Irstea au cœur des stratégies d’irrigation de l’agrivoltaïsme

Indissociables de la viabilité du système en termes agronomique, économique et environnemental, l’eau et l’irrigation constituent une composante essentielle du projet Sun’Agri. « La préservation de la ressource en eau est intrinsèque au concept. Les panneaux et leur orientation optimale permettent en effet de réduire les besoins en eau (par comparaison à des cultures de plein champ), car l’écran formé limite l’évaporation du sol et l’évapotranspiration des plantes », précise Bruno Cheviron.

C’est sur ces transferts de flux d’eau entre sol, plante et atmosphère, et sur les stratégies d’irrigation à mettre en œuvre que l’unité montpelliéraine d’Irstea apporte tout particulièrement sa plus-value au projet. « C’est une compétence unique dans le consortium et qui nous est indispensable.
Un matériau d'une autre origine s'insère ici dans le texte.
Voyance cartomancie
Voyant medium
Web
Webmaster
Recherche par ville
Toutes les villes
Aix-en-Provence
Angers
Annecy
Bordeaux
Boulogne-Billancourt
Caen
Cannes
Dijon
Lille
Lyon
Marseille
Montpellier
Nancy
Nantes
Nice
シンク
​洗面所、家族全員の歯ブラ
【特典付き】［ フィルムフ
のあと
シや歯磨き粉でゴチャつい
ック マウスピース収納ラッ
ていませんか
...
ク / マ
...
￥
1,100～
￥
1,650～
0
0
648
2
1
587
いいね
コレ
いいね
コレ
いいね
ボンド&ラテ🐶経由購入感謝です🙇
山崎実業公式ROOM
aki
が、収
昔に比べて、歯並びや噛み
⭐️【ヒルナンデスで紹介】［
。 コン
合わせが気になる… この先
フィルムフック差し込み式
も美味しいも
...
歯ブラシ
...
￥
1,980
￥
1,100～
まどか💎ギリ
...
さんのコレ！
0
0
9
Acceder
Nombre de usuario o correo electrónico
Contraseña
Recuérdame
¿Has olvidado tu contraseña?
De part cette expertise et les outils de modélisation qu’ils développent, les chercheurs d’Irstea nous aident à comprendre le cycle de l’eau dans le microclimat que génère le dispositif agrivoltaïque et à identifier en conséquence les besoins en eau des plantes », commente Francis Sourd. Ainsi, l’équipe d’Irstea a par exemple développé1 un modèle qui décrit la croissance des plantes en fonction de différents scénarios d’irrigation possibles sous panneaux solaires2. Ou encore un modèle qui simule l’interception et la redistribution de l’eau de pluie par les panneaux selon leur inclinaison. Deux modèles aujourd’hui intégrés dans les algorithmes de pilotage de Sun’Agri. Quant aux prochains travaux de l’équipe, ils visent notamment à concevoir de nouvelles solutions d’irrigation propres à l’agrivoltaïsme pour contribuer à l’élaboration des « bonnes pratiques » de ce concept d’avenir.
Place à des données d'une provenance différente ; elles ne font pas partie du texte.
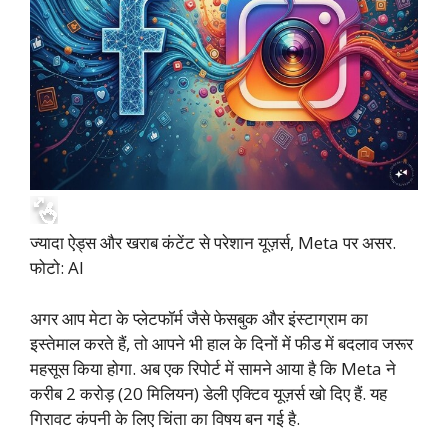
ज्यादा ऐड्स और खराब कंटेंट से परेशान यूज़र्स, Meta पर असर.
फोटो: AI
अगर आप मेटा के प्लेटफॉर्म जैसे फेसबुक और इंस्टाग्राम का
इस्तेमाल करते हैं, तो आपने भी हाल के दिनों में फीड में बदलाव जरूर
महसूस किया होगा. अब एक रिपोर्ट में सामने आया है कि Meta ने
करीब 2 करोड़ (20 मिलियन) डेली एक्टिव यूज़र्स खो दिए हैं. यह
गिरावट कंपनी के लिए चिंता का विषय बन गई है.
L’agrivoltaïsme dynamique « grandeur nature »

Première mondiale, un démonstrateur a été inauguré fin 2018 sur un domaine viticole des Pyrénées-Orientales (Domaine de Nidolères, à Tresserre)

  • Sur une surface de 4,5 hectares, 17 000 plants de vigne ont été plantés en 2018 sous près de 8 000 panneaux photovoltaïques.
     
  • L’énergie aujourd’hui produite, et raccordée au réseau d’électricité, correspond à la consommation de plus de 650 foyers (puissance de 2,2 MWc ou mégawatt-crête3).
     
  • Côté production agricole, les jeunes plants ne produisant leurs premières grappes qu’au bout de trois ans, le suivi consistera d’ici là à s’assurer de leur bon enracinement et de leur bonne croissance (suivi comparé avec une parcelle témoin de plein champ).

En savoir plus


1- Travaux réalisés dans le cadre de la thèse de Yassin Elamri (2015-2017), thèse Cifre co-dirigée par Sun’R et Irstea.

2- Adaptation du modèle Optirrig conçu par Irstea pour optimiser les stratégies d’irrigation en plein champ.

3- Le watt-crête désigne la puissance maximale de production électrique d’un dispositif photovoltaïque.